It happened in January this year. Back then, as a new mum to a one-year-old and fast approaching my 30th birthday, I felt invincible, immortal even, like I was going to live forever.
And that fateful Saturday started ordinarily enough. My husband and I were making our fortnightly Queensway Shopping Centre run with our toddler to eat my favourite muah chee (glutinous rice balls with ground peanuts) and to make our yearly pair of new spectacles.
At our regular optical shop, I selected a retro-looking Thom Browne frame and at the examination room, the optician placed the good ol’ pair of gangly trial frames on me to test my vision. My left eye passed the test with flying colours, but my right eye hit it out of the park. With my left eye covered, all my right eye could see were shapeless blobs on the eye chart. I could not even read the biggest alphabet on it.
We were mystified. Looking worried, the optician advised me to get my eyes checked as soon as possible.
My husband and I spent the weekend googling conditions and symptoms and eye doctors. Was it retina detachment? Had I sustained a mysterious eye injury?
Not once did it cross my mind I could be going blind at 30.
On Monday afternoon, I consulted an eye doctor I had been referred to. After a battery of tests, he diagnosed me with juvenile primary open-angle glaucoma, a rare and aggressive subset of the incurable eye disease which is the leading cause of irreversible blindness globally.
Both my eyes have glaucoma, but my right one is the worst hit, with much of my central vision already diminished.

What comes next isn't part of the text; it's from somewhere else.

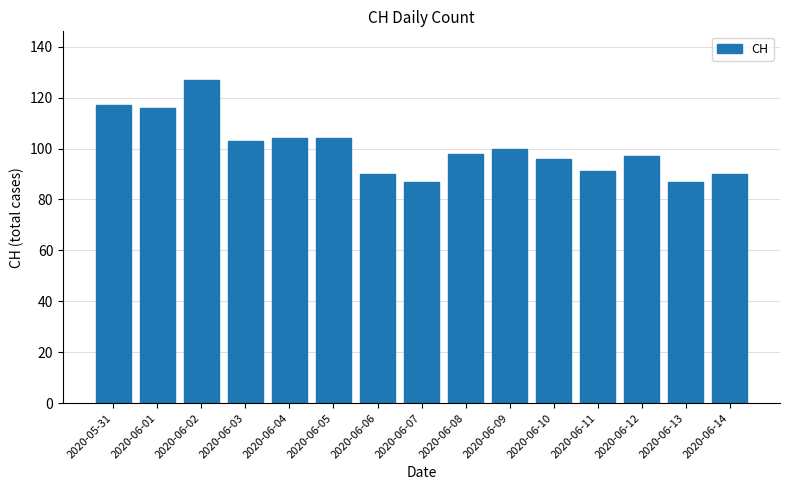

What is the change in value from 2020-05-31 to 2020-06-03?

-14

(The only reason I had not found out earlier was because my better left eye had been faithfully compensating for any vision my right lost. In the haze of new motherhood, I had also been attributing any blurriness in my vision to lack of sleep or a need for new glasses.)
The aftermath
Our world imploded. There had to be a mistake. Wasn’t I was the least likely candidate for the disease? I was so young, and apart from high eye pressure (mine was 33; the normal average is 18), I fulfil none of the risk factors (age over 60, family history of glaucoma, diabetes, high blood pressure, etc).
Refusing to believe the diagnosis, we sought a second, and then a third opinion, but the results came back the same, clear as day.
My husband broke down in the car but I remained stone-faced, grappling with a deluge of questions. Why me? What had I done to deserve this?
What truly broke me was going home to my baby, looking at him through my right eye and seeing his beautiful, cherubic face obscured in smudges of grey, like I had been staring at the sun for far too long.
Something within me died. I felt consumed by fear and haunted by the spectre of the disease. The uncertainty of it all was a shroud that enveloped me, even as my doctor did his utmost to lower my eye pressure and arrest the deterioration of my eyesight.
By March, I was on all four classes of glaucoma meds and had had a minimally invasive Selective Laser Trabeculoplasty (SLT) done on my right eye to reach the ideal pressure of 13.
Life updates
Just two months later in May however, the universe decided to throw a spanner in the works, and I developed an allergy to one class of meds. My doctor switched me to a new eye drop but it has proven not as effective, and my eye pressure has climbed to 17. If it does not drop to 15, I’ll have to undergo surgery — a procedure considered high risk for young patients like me.
In June, I quit my job. It feels strange and scary to be unmoored from the rat race of life, but if being struck with glaucoma has had any silver lining, it’s made me clearer on my priorities. I want to spend as much time as I can with my young son, to be there for him the moment his bright eyes open in the morning, give him as many hugs as I can throughout the day, and bring him out to see the world while I still can.
I want to spend some time to figure out how to live my best life under the glare of glaucoma.
I don’t know what tomorrow brings, but hope springs eternal. And most of all, the love, from my family and friends keeps me going strong even in my darkest, most despondent moments.